Abstract
Noise exposure at low levels or low doses can damage hair cell afferent ribbon synapses without causing permanent threshold shifts. In contrast to reports in the mouse cochleae, initial damage to ribbon synapses in the cochleae of guinea pigs is largely repairable. In the present study, we further investigated the repair process in ribbon synapses in guinea pigs after similar noise exposure. In the control samples, a small portion of afferent synapses lacked synaptic ribbons, suggesting the co-existence of conventional no-ribbon and ribbon synapses. The loss and recovery of hair cell ribbons and post-synaptic densities (PSDs) occurred in parallel, but the recovery was not complete, resulting in a permanent loss of less than 10% synapses. During the repair process, ribbons were temporally separated from the PSDs. A plastic interaction between ribbons and postsynaptic terminals may be involved in the reestablishment of synaptic contact between ribbons and PSDs, as shown by location changes in both structures. Synapse repair was associated with a breakdown in temporal processing, as reflected by poorer responses in the compound action potential (CAP) of auditory nerves to time-stress signals.
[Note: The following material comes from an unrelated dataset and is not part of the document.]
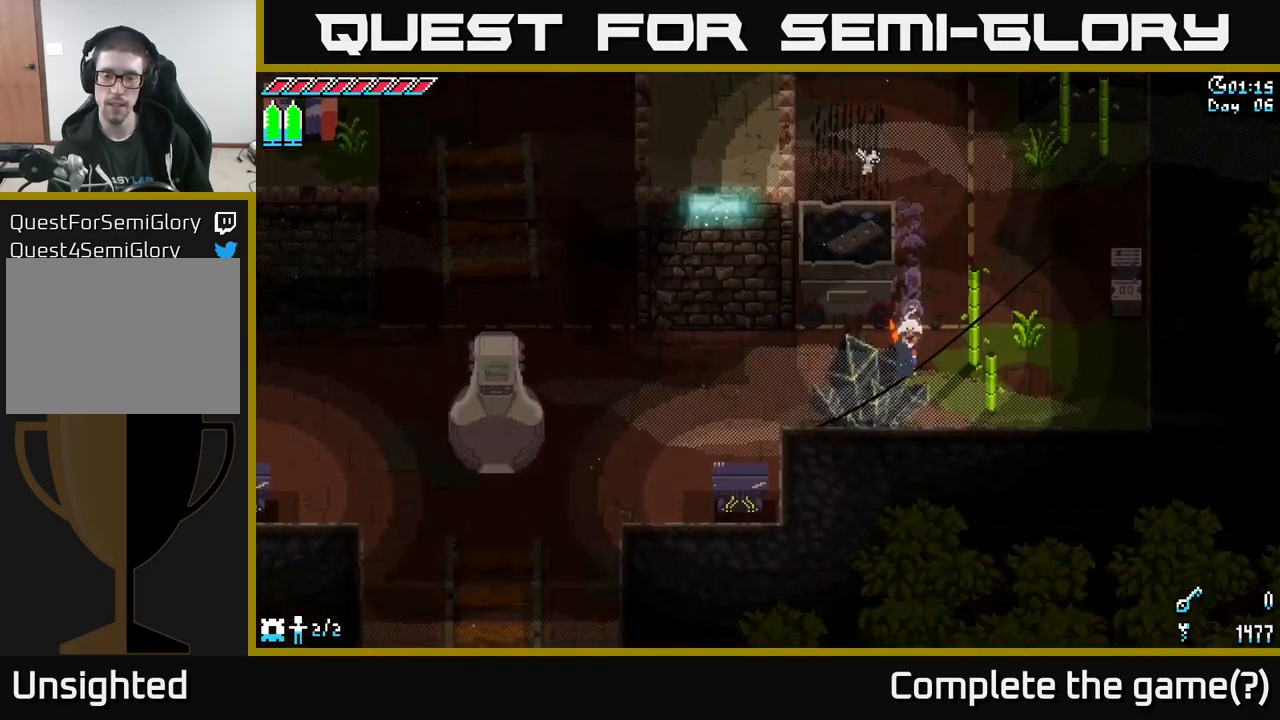
{"buttons": ["A", "X"], "left_stick": "down-left", "right_stick": "center", "events": [[50, "left_stick", "down-left"], [366, "A", "down"]]}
Thus, deterioration in temporal processing originated from the cochlea. This deterioration developed with the recovery in hearing threshold and ribbon synapse counts, suggesting that the repaired synapses had deficits in temporal processing.
Highlights
Noise exposure at relatively low levels or doses has been found to cause ‘‘silent’’ damage to the afferent cochlear innervation [1,2,3]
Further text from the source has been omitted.